The Threepenny Opera was my National Theatre debut [in 2016]. Simon Stephens did a very free adaptation of the Brecht script. He came up with a backstory where Mrs Peachum had a fling with Macheath, which was very helpful. I often find costume is a way into the character, too, and that was definitely the case here. I was looking at these Weimar-era Otto Dix images, and I saw one of Anita Berber – all sinewy in scarlet. It was the shortest costume chat I’ve ever had: Vicki Mortimer had thought of exactly the same thing, so we basically recreated it.

I’d kill to do a full run of Company (I did a concert version in 2010). I’d taken my mum to see the Donmar Warehouse production, shortly after my father died: ‘Being Alive’ felt like it was written for her. Sondheim taps into this extraordinary universality. Last year, I actually had the score for ‘The Ladies Who Lunch’ in my bag (I was rehearsing for another concert) when Cameron Mackintosh said that Hannah Waddingham was sick, and would I do it in his Old Friends gala. How spooky is that?

I also played Desiree in A Little Night Music in Boston. It’s such a perfect combination of book and music: just divine. It’s definitely one of my favourite things I’ve ever done. It’s a sadness to me that I never worked with Sondheim on a show, but I’d love to do more if I get the chance.

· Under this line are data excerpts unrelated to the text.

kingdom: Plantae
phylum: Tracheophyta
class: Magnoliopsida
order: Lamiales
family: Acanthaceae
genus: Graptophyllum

I’m definitely a Bake Off fan – how can you not be? I watched it with my son, who’s actually just started in the patisserie section of a Michelin-starred kitchen! Most of the musical’s characters are fictional, but judges Pam [who Gwynne plays] and Phil are clearly echoing their counterparts in the show. You can’t really theatricalise Prue [Leith] much beyond where she is already – she’s so colourful and bold. So it’s more the fun of recognition. Plus I’ve got a brand-new number for the West End run: it’s a real hoot.